La camionnette siglée « Le Petit Panier » sillonne, chaque vendredi, les routes de la Bretagne intérieure. Elle est remplie de produits frais, charcuterie, laitages, œufs, viande, surgelés, plats cuisinés, et les incontournables boîtes de raviolis fournies par le Fonds social européen : « On n’en peut plus des raviolis, tout le monde en a marre !, soupire Eric Fouillaron, président de l’antenne morbihannaise de la Banque alimentaire, en faisant visiter les allées de son vaste entrepôt de Vannes. Heureusement, il y a la “ramasse”, c’est-à-dire la collecte, par nos bénévoles, des invendus des grandes surfaces pour les produits frais, et la collecte annuelle auprès des clients en supermarchés qui fournit des denrées de qualité supérieure… Parfois des boîtes de pâté Hénaff, une marque mythique ici. »
La Banque alimentaire du Morbihan distribue, chaque année, mille tonnes de vivres à 200 partenaires et associations. Dix-sept tonnes sont réservées à 738 familles vivant en Bretagne intérieure, des chiffres en constante augmentation : « Nos épiceries sociales et les centres communaux d’action sociale ont, en 2019, repéré des besoins d’aide alimentaire non satisfaits en zone rurale, à 30 kilomètres du riche littoral, poursuit M. Fouillaron, et nous avons investi dans un véhicule réfrigéré pour aller vers ces familles qui ne réclamaient rien mais ont besoin de tout. »
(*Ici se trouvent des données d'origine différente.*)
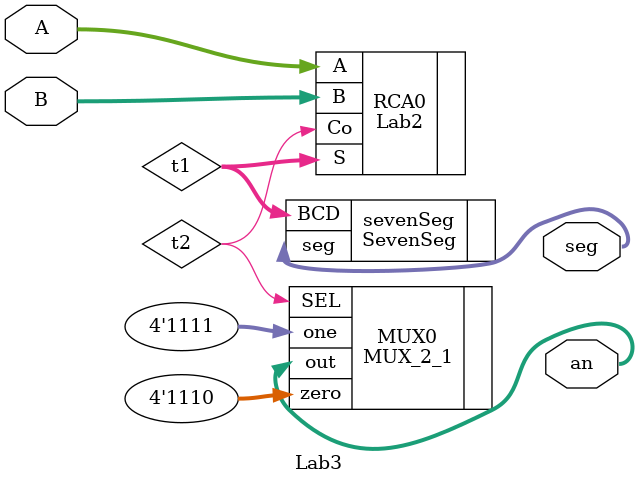
<source format=sv>
`timescale 1ns / 1ps


module Lab3(
    input [3:0] A,
    input [3:0] B,
    output [6:0] seg,
    output [3:0] an
    );
    
    logic t2;
    logic [3:0] t1;
    
    Lab2 RCA0 (  .A(A), .B(B), .S(t1), .Co(t2) );
    SevenSeg sevenSeg ( .BCD(t1), .seg(seg) );
    MUX_2_1#(3) MUX0 ( .zero(4'b1110), .one(4'b1111), .SEL(t2), .out(an) );
    
endmodule

</source>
La camionnette, partie à sept heures du matin, est pilotée par Yvon Jacquard et Jean-Claude Le Broch, deux bénévoles de la Croix-Rouge, retraités, l’un de l’agroalimentaire, l’autre de la restauration, et qui s’y connaissent donc en logistique. La tournée va leur faire parcourir plus de 200 kilomètres dans le pays du Roi Morvan, une campagne de rêve, verte et fleurie en ce début d’été, et des villages préservés, Kernascléden, Priziac, Berné, Meslan, où trouvent refuge un nombre grandissant de familles précaires, parce que les logements n’y sont pas chers.
Le budget social des villages insuffisant
A Kernascléden (450 habitants), par exemple, on trouve à louer un trois-pièces pour 300 euros – « Et puis ici, c’est calme… On en a assez des banlieues, de la vie en HLM », renchérit Mélanie, 33 ans, arrivée de la Sarthe il y a deux ans, après avoir pas mal bourlingué. Son scooter est en panne et elle n’a pas le sou pour le réparer, alors elle est venue en voiture avec sa voisine Pascaline, 40 ans. Cette dernière est fière d’avoir enfin décroché son permis de conduire – « La conduite ça va, c’est le code… » –, indispensable dans ces campagnes où ce que l’on ne consacre pas au loyer est largement englouti dans un véhicule : l’essence, l’assurance, les contrôles techniques… et les amendes automatiques de radars piégeux.